The Geoplot package provides some additional plotting routines specifically for plotting geographical data. The polyplot routine plots polygonal data from a GeoPandas DataFrame, which might describe the geographical boundaries of a country. The pointplot routine plots discrete points on a set of axes from a GeoPandas DataFrame, which, in this case, describe the positions of capital cities.
Jupyter notebooks are a popular medium for writing Python code for scientific and data-based applications. A Jupyter notebook is really a sequence of blocks that is stored in a file in JavaScript Object Notation (JSON) with the ipynb extension. Each block can be one of several different types, such as code or markdown. These notebooks are typically accessed through a web application that interprets the blocks and executes the code in a background kernel that then returns the results to the web application. This is great if you are working on a personal PC, but what if you want to run the code contained within a notebook remotely on a server? In this case, it might not even be possible to access the web interface provided by the Jupyter Notebook software. The papermill package allows us to parameterize and execute notebooks from the command line.
In this recipe, we’ll learn how to execute a Jupyter notebook from the command line using papermill.

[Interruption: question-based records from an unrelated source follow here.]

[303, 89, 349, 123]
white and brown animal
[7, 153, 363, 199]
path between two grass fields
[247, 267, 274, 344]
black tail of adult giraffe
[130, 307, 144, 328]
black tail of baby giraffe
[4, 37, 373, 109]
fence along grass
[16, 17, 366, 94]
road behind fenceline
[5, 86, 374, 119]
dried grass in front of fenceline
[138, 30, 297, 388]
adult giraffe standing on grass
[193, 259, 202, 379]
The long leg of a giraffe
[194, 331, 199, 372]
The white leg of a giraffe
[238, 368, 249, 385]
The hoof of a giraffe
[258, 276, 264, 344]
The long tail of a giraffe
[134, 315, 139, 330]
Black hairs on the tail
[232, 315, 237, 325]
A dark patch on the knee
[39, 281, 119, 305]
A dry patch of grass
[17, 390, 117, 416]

For this recipe, we will need to have the papermill package installed, and also have a sample Jupyter notebook in the current directory. We will use the sample.ipynb notebook file stored in the code repository for this chapter.
Follow these steps to use the papermill command-line interface to execute a Jupyter notebook remotely:
import matplotlib.pyplot as plt
from numpy.random import default_rng
rng = default_rng(12345)
uniform_data = rng.uniform(-5, 5, size=(2, 100))
fig, ax = plt.subplots(tight_layout=True)
ax.scatter(uniform_data[0, :], uniform_data[1, :])
ax.set(title="Scatter plot", xlabel="x", ylabel="y")
papermill --kernel python3 sample.ipynb output.ipynb
Figure 10.3 - Scatter plot of the random data that was generated inside a Jupyter notebook
Notice that the output of the papermill command is an entirely new notebook that copies the code and text content from the original and is populated with the output of running commands. This is useful for “freezing” the exact code that was used to generate the results.
The papermill package provides a simple command-line interface that interprets and then executes a Jupyter notebook and stores the results in a new notebook file. In this recipe, we gave the first argument – the input notebook file – sample.ipynb, and the second argument – the output notebook file – output.ipynb. The tool then executes the code contained in the notebook and produces the output. The notebook’s file format keeps track of the results of the last run, so these results are added to the output notebook and stored at the desired location. In this recipe, this is a simple local file, but papermill can also store them in a cloud location such as Amazon Web Services (AWS) S3 storage or Azure data storage.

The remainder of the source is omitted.